THE HOME DEPOT DISTRIBUTION CENTER

Real estate

THE HOME DEPOT DISTRIBUTION CENTER

Deal structure saves company over $30 million.

Summary

Secured the site from the port authority at no cost to The Home Depot

Negotiated incentive and expense reduction of $27 million: impact fees, utility infrastructure extension, income tax credit on new jobs, real and personal property tax abatement, sales tax exemption on equipment, and rebate on container port fees

Incentives and expense reduction equaled 38% of total project investment

OBJECTIVE

Identify the optimal location for a 1.4 million square foot import distribution center, and negotiate a strong incentive package. Site selection services objectives for The Home Depot included:

  • Close proximity to a major container port
  • Rail-served site of at least 200 acres, capable of accommodating a 1.8 million square foot facility
  • Excellent interstate highway access
  • Low operating costs
  • Acceptable labor union environment

CHALLENGES

Large wetlands and poor soil conditions of coastal sites close to major container ports.

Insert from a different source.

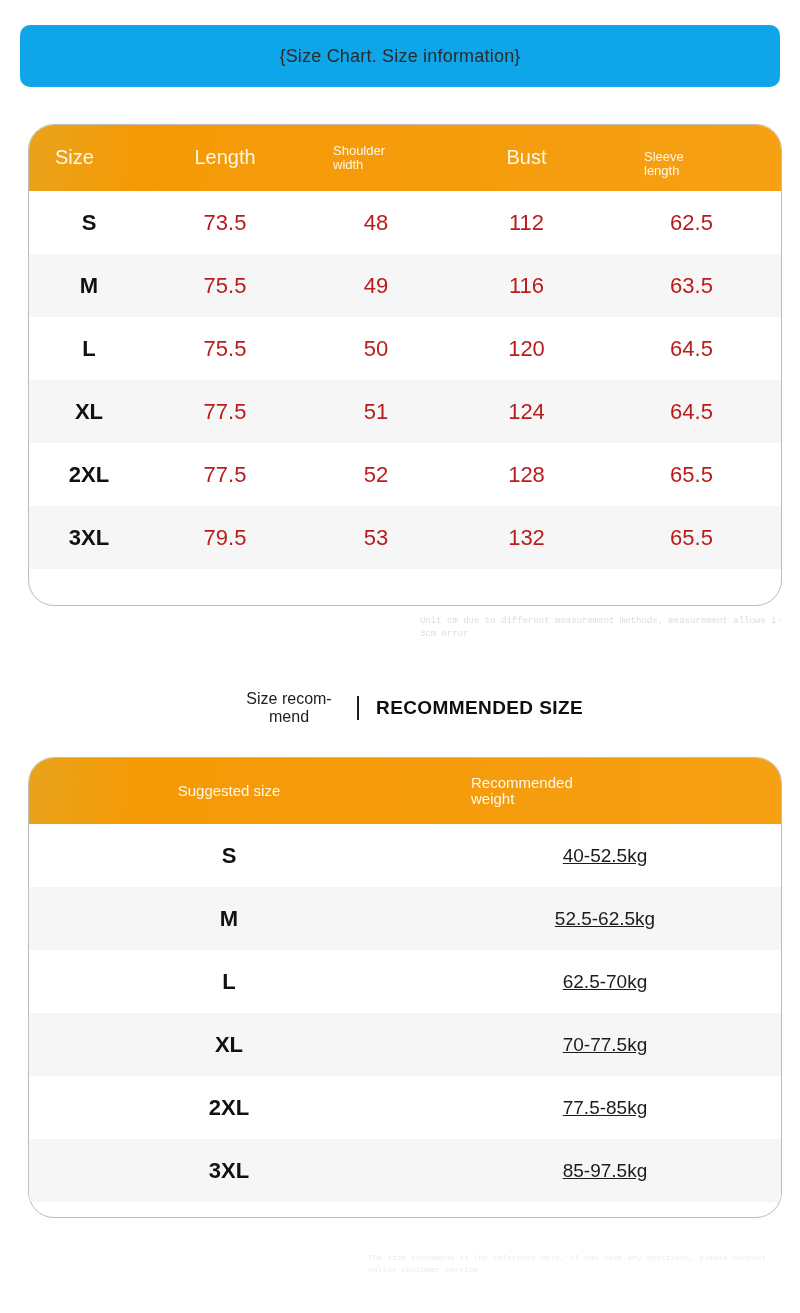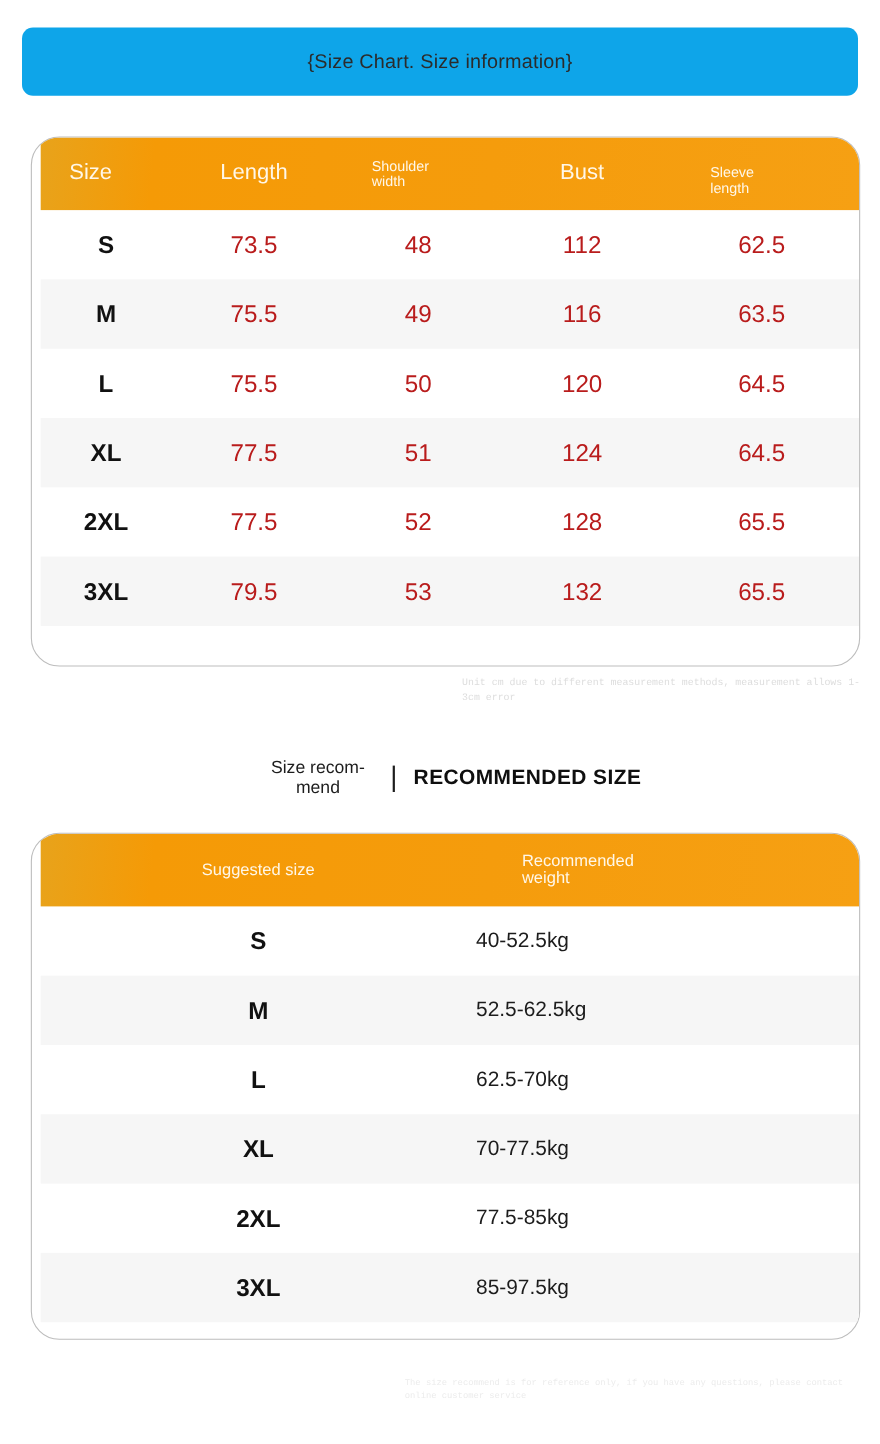"Size" .card { padding-left: 8px -> none }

Significant tax liability arising from high value inventory. Very heavy in- and-outbound truck volume dictating the need for excellent access/egress and road infrastructure.

SOLUTION

Analysis of port operations and retail store locations identified all viable port options. The best site from a construction standpoint was most remote from an acceptable port, imposing a significant transportation cost penalty. In contrast, the best site relative to port access had poor soil conditions and large wetlands.

Colliers structured a tax-exempt bond issue that reduced The Home Depot’s financing costs and tax burden significantly. This freed funds to pay the higher development costs on the site, but allowed Home Depot to capture significant long-term logistics cost savings.